SPEA alerta para os perigos de implementação precipitada de energias renováveis marinhas

Categoria Águas, Ambiente, Energia

Na semana que antecede a realização da Conferência dos Oceanos das Nações Unidas, em Lisboa, a Sociedade Portuguesa para o Estudo das Aves (SPEA) declara a sua posição desfavorável à instalação de energias renováveis marinhas em Áreas Marinhas Protegidas e alerta para os perigos de uma implementação precipitada destas estruturas no mar.

A geração e distribuição de energia proveniente de fontes renováveis, é vista como um caminho viável para o combate às alterações climáticas, mas pode ter “consequências prejudiciais para a biodiversidade” se for localizada em áreas importantes para a vida selvagem, alerta a SPEA.

A União Europeia, estabeleceu metas para a redução da emissão de gases com efeito de estufa em 42% nos próximos oito anos e um aumento da quota de energia renovável para 32% do consumo final de energia até 2030. Sendo, simultaneamente, a neutralidade carbónica um objetivo europeu até 2050, é de prever que a expansão das renováveis se dirija cada vez mais para o ambiente marinho, através da instalação de infraestruturas de rede no mar para transportar a energia produzida para terra.

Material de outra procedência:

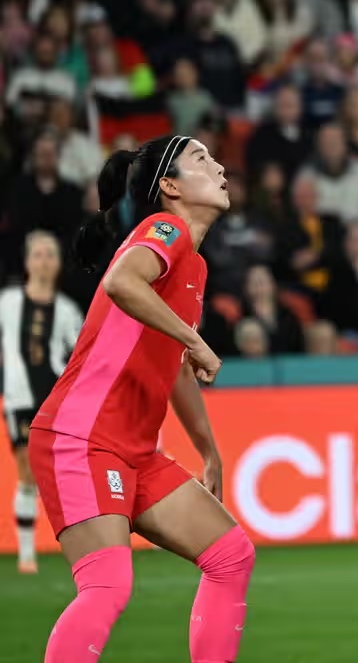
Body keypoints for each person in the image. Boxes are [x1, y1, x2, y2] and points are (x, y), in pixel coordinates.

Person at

“A transição energética e o combate às alterações climáticas são urgentes, mas é fundamental que essa urgência não leve a maiores danos ambientais, pois, a par da crise climática, enfrentamos uma crise da biodiversidade”, atenta Joana Andrade, coordenadora do Departamento de Conservação Marinha da SPEA.

“Uma seleção e gestão cuidadosas dos locais de exploração de energia pode contribuir para reduzir os riscos climáticos para a natureza e para as pessoas, com riscos limitados para a conservação”, defende a ONG, acrescentando que “a pesquisa e o desenvolvimento de novas tecnologias que reduzam impactos e maximizem a eficiência energética devem ser incentivadas e apoiadas”.

A SPEA sugere ainda a cooperação entre os proponentes de projetos de energia renovável no mar, autoridades nacionais, investigadores e Organizações Não-Governamentais de Ambiente (ONGA), em processos concertados que prevejam avaliações sobre a sensibilidade e impactos ambientais, ordenamento do espaço marítimo, a pesquisa e a monitorização de forma independente, rigorosa e contínua.